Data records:
____________________

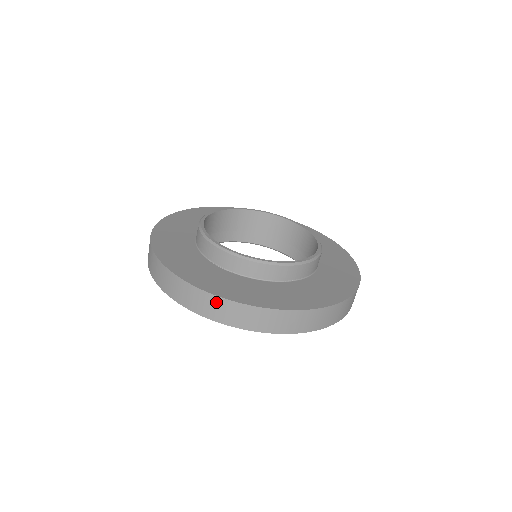
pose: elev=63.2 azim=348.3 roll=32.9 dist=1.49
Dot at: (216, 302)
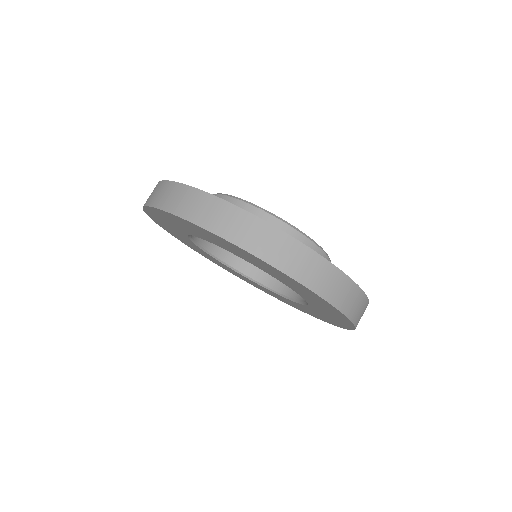
Dot at: (163, 187)
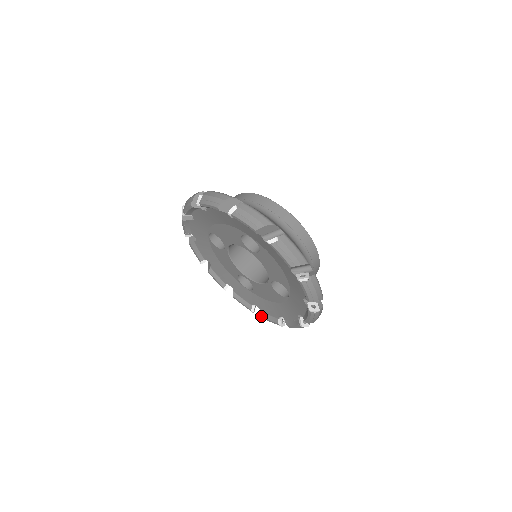
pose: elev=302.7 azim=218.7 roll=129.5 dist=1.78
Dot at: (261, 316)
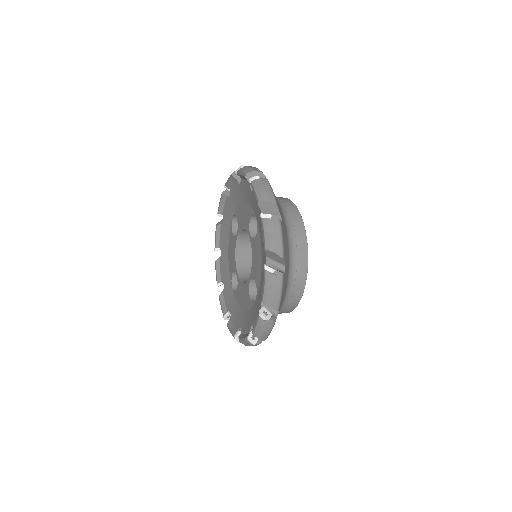
Dot at: occluded
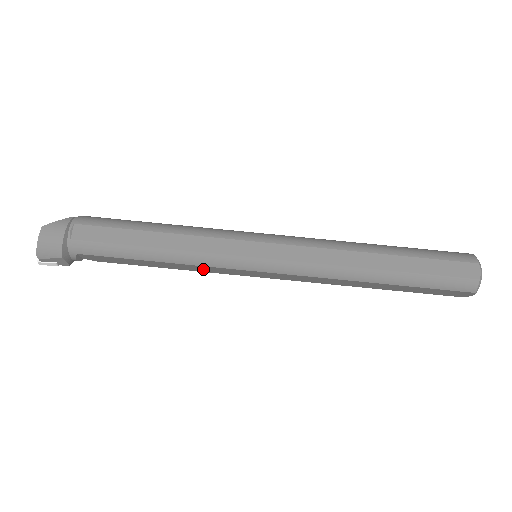
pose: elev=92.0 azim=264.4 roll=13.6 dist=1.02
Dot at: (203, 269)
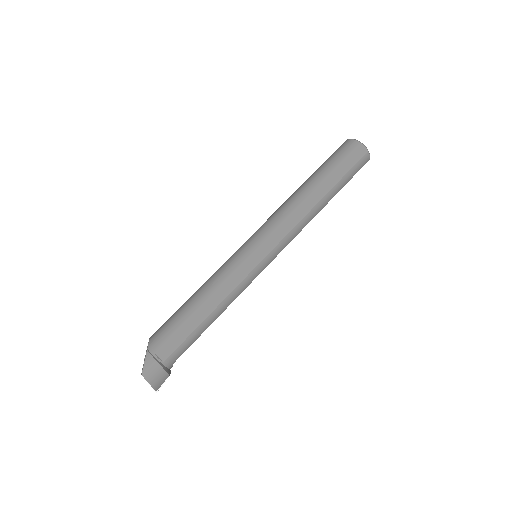
Dot at: occluded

____________________

### Task instructions
Copy all of the lines above word for word, and leave the pictures out of your answer.

### Reply
pose: elev=63.2 azim=348.3 roll=32.9 dist=1.49
Dot at: (216, 302)
Dot at: (163, 187)
pose: elev=302.7 azim=218.7 roll=129.5 dist=1.78
Dot at: (261, 316)
Dot at: occluded
pose: elev=92.0 azim=264.4 roll=13.6 dist=1.02
Dot at: (203, 269)
Dot at: occluded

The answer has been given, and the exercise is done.